What a story!
On local TV news this week aired a segment about some bones found at Lake Oroville. It was a quick piece, showing Butte County Search and Rescue combing the shoreline, featuring an eyewitness interview.
Even if you caught the story, you don’t know the half of it.
Allow me to share my scoop that might have been and kinda still is.
Saturday afternoon (Feb. 16), I came into the office to work on the Business and Entrepreneur Issue. I got an e-mail from a woman we’d written about two years ago, whose boyfriend jumped off the Concow bridge and never resurfaced. She had another story and wanted to give us the opportunity to get it first.
I replied, figuring she’d write back Monday.
Ten minutes later, the phone rang. This couldn’t wait.
She related that ever since the lake level dropped, she’s searched around the bridge for clues (and closure). She doesn’t do so obsessively; just once in a while. This time she found something: bones, as well as pants, a wallet and other effects.
“Your boyfriend?” I asked.
No—the driver’s license in the wallet said Hugo Cabrera, whom she found out had jumped from the bridge five years earlier.
Then she asked what I thought she should do with the bones.
That’s right: The bones.
Stifling my surprise: “You took them with you?”
She’d already expressed apprehension about police (unrelated, I took it, to possible charges for disturbing a crime scene).

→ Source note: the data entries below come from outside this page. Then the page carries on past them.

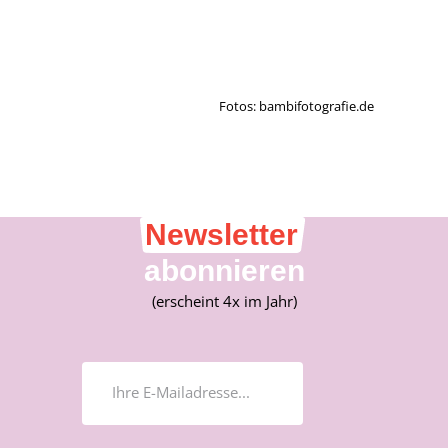
Fotos: bambifotografie.de
Newsletter
abonnieren
(erscheint 4x im Jahr)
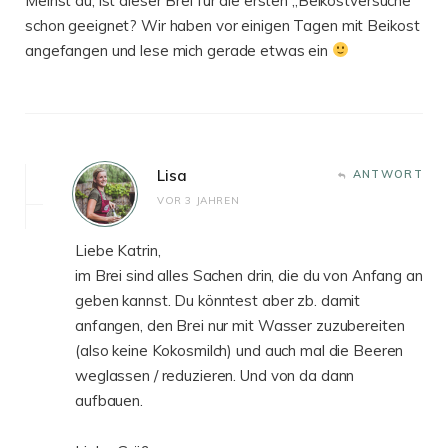
Meinst du, ist dieser Brei für die ersten „Beikostversuche“
schon geeignet? Wir haben vor einigen Tagen mit Beikost
angefangen und lese mich gerade etwas ein
Lisa
ANTWORT
VOR 3 JAHREN
Liebe Katrin,
im Brei sind alles Sachen drin, die du von Anfang an
geben kannst. Du könntest aber zb. damit
anfangen, den Brei nur mit Wasser zuzubereiten
(also keine Kokosmilch) und auch mal die Beeren
weglassen / reduzieren. Und von da dann
aufbauen.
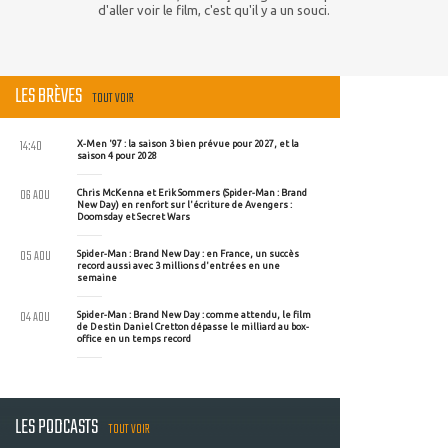
d'aller voir le film, c'est qu'il y a un souci.
LES BRÈVES
TOUT VOIR
14:40
X-Men '97 : la saison 3 bien prévue pour 2027, et la
saison 4 pour 2028
06 AOU
Chris McKenna et Erik Sommers (Spider-Man : Brand
New Day) en renfort sur l'écriture de Avengers :
Doomsday et Secret Wars
05 AOU
Spider-Man : Brand New Day : en France, un succès
record aussi avec 3 millions d'entrées en une
semaine
04 AOU
Spider-Man : Brand New Day : comme attendu, le film
de Destin Daniel Cretton dépasse le milliard au box-
office en un temps record
LES PODCASTS
TOUT VOIR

My reply: “I can’t tell you how much it means to me that you have such strong loyalty to the paper that you want to give us a scoop. But we’re citizens and human beings first, and I would hate for anything to delay his family learning what happened to him.”
She agreed—of course; she knows their pain—and said she’d go to the Sheriff’s Office.
Tuesday, I checked with the sheriff, then the Coroner’s Office. The personal effects fit a missing person’s report from March 12, 2003, for Hugo Cabrera. His father, overtaken with emotion, positively ID’d the jeans and license.
Chief Deputy Coroner Dennis Cooley said he didn’t know if DNA testing would be ordered: “It’s the first time I’ve dealt with this circumstance.” That’s not too surprising—when people come across a body, “usually they leave it there and start running the other direction,” rather than take it home.
“It’s kind of odd,” he said.
Cooley would have liked to see the scene as discovered. Seeing how each piece was positioned “may have helped us figure out where to look further.” She drew a map, though, and the body surely shifted over five years.
So she isn’t in any trouble. She only knew the bones were human after checking the Internet. District Attorney Mike Ramsey said in that case, moving them wouldn’t be a crime.
Still, “we don’t encourage people to disturb scenes where there are bones,” Ramsey added. When the lake is this low, Indian burial grounds sometimes surface, and “we don’t want our Native American ancestors dug up.”
Call the authorities … even if you call me first.